_Work item:_ What is needed is a faithful copy of all the entries, with no pictures in it.

_Records shown:_
Segment Open
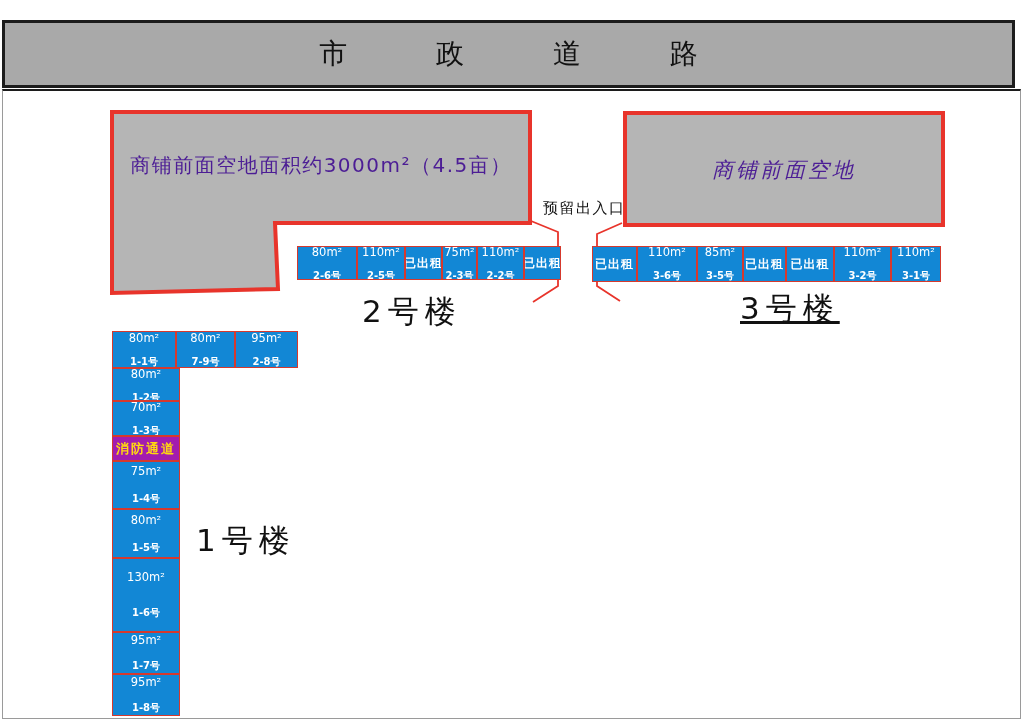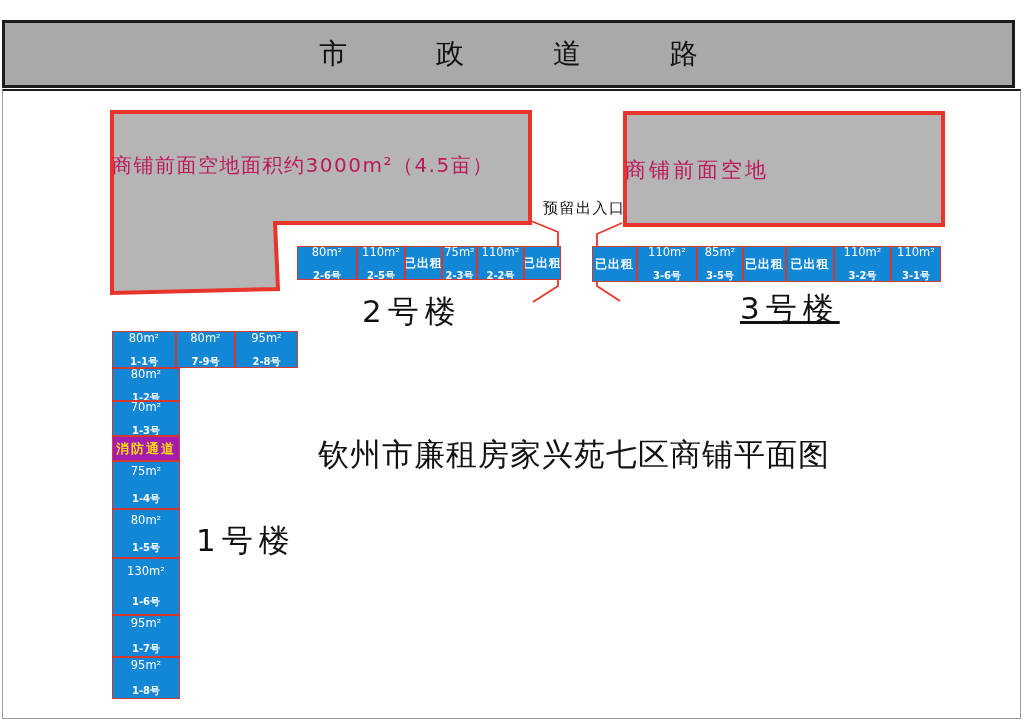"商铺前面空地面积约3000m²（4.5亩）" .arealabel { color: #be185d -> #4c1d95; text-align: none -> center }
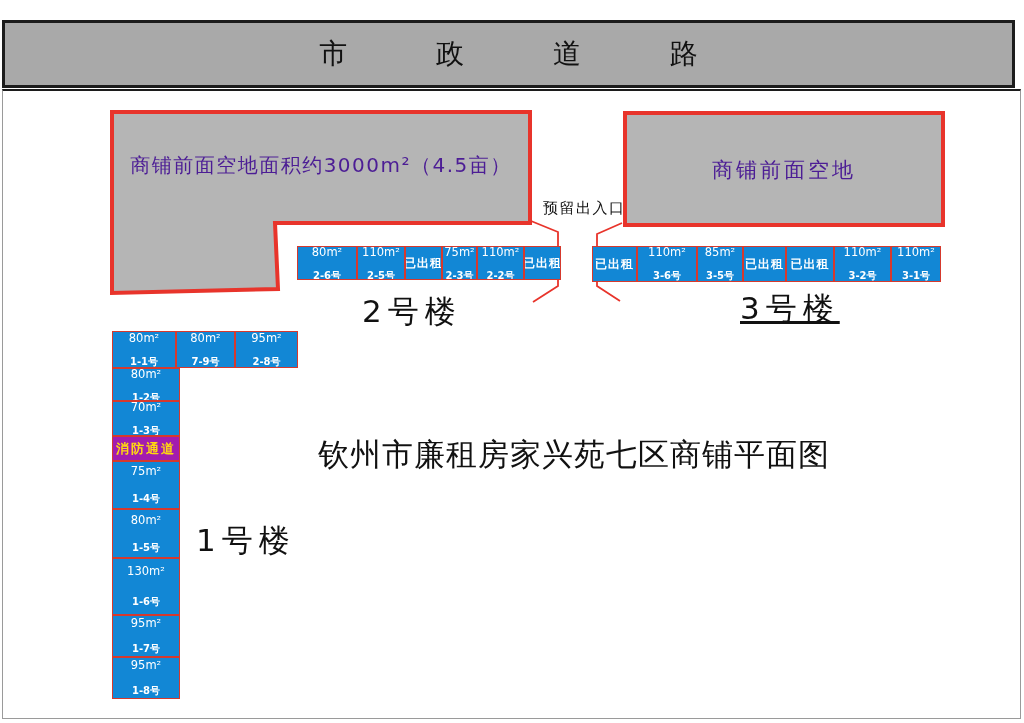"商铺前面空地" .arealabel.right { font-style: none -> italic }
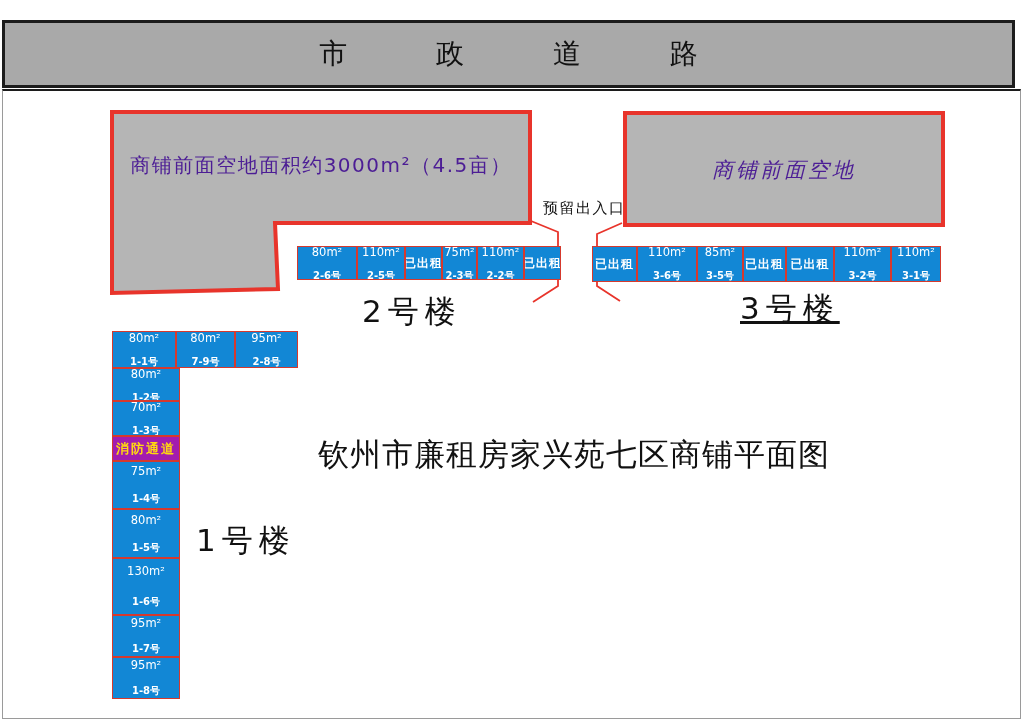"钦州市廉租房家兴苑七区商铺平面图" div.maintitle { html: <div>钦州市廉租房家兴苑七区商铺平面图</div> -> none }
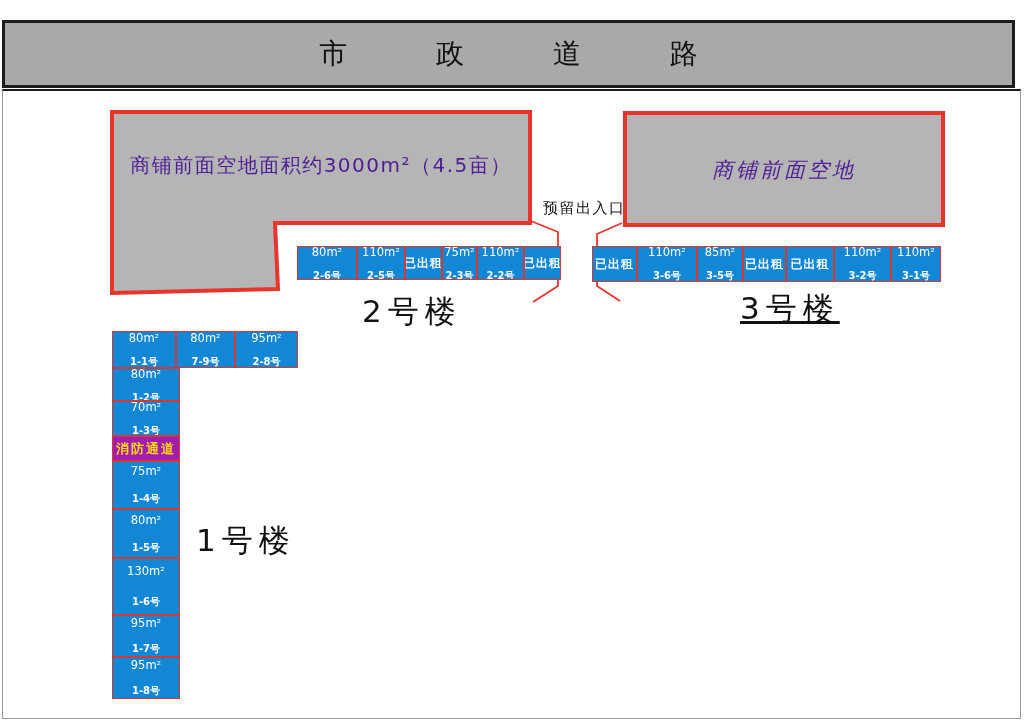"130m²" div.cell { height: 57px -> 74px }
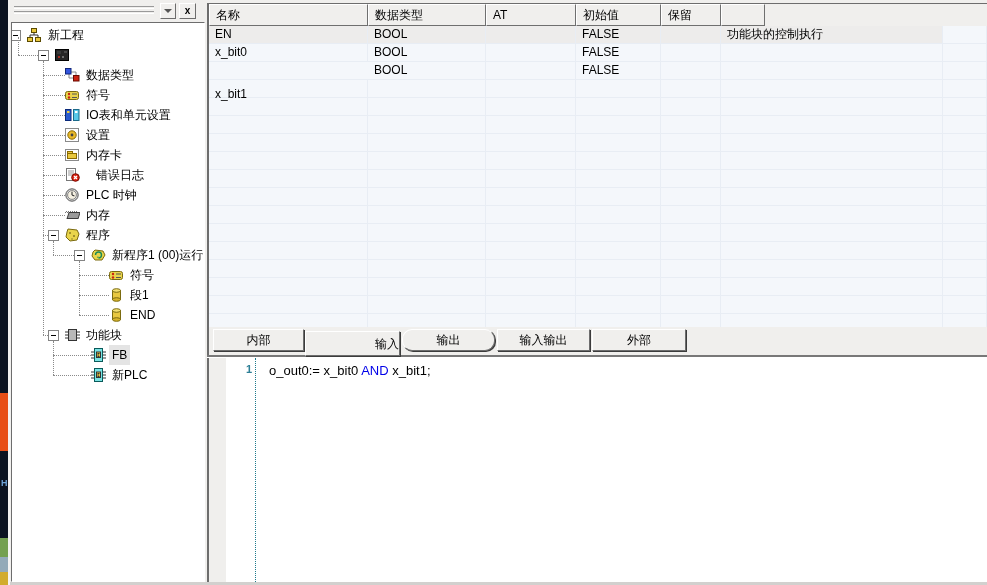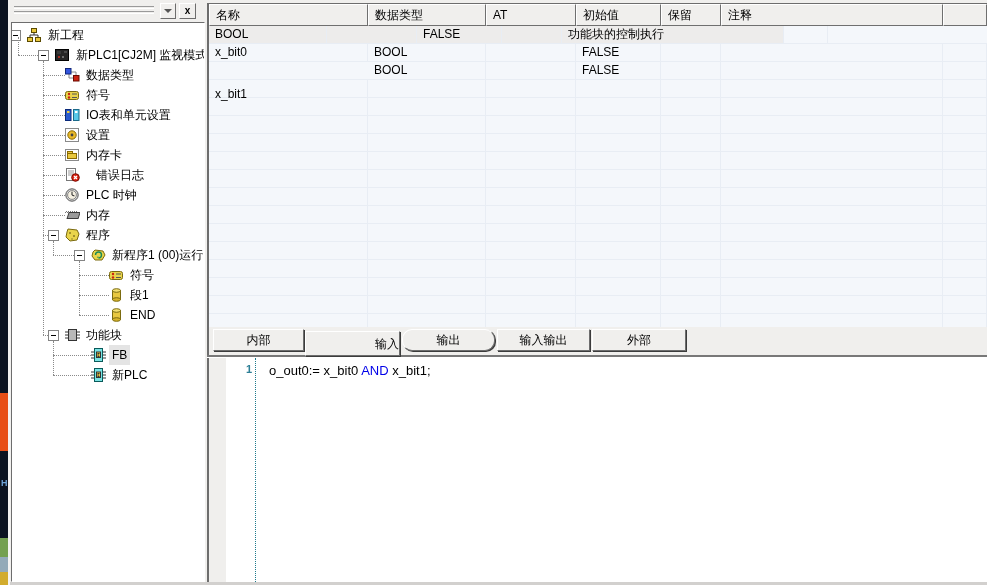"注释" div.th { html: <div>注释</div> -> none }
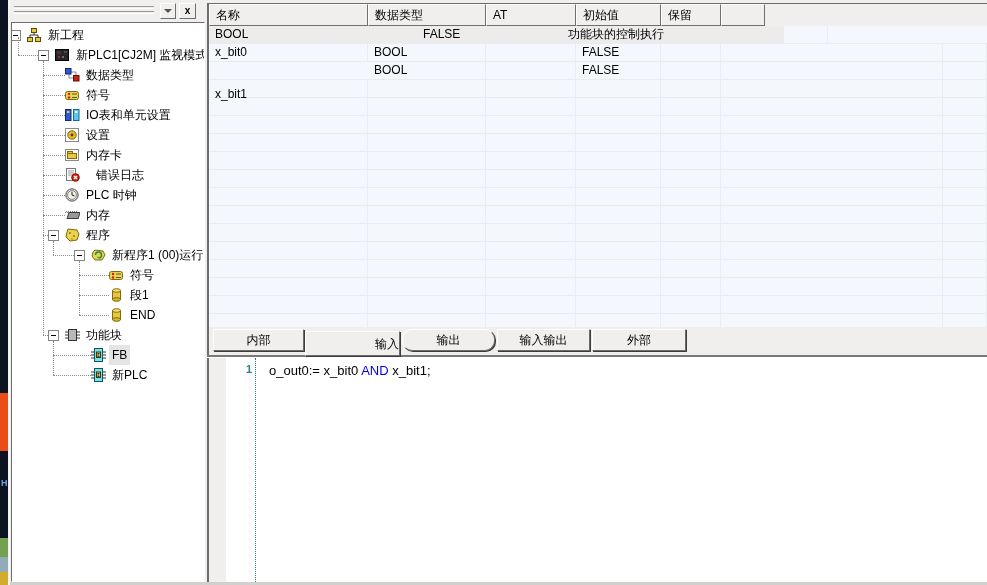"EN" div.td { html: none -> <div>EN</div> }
Segment Closed
_Your solution:_
"商铺前面空地面积约3000m²（4.5亩）" .arealabel { color: #be185d -> #4c1d95; text-align: none -> center }
"商铺前面空地" .arealabel.right { font-style: none -> italic }
"钦州市廉租房家兴苑七区商铺平面图" div.maintitle { html: <div>钦州市廉租房家兴苑七区商铺平面图</div> -> none }
"130m²" div.cell { height: 57px -> 74px }
"注释" div.th { html: <div>注释</div> -> none }
"EN" div.td { html: none -> <div>EN</div> }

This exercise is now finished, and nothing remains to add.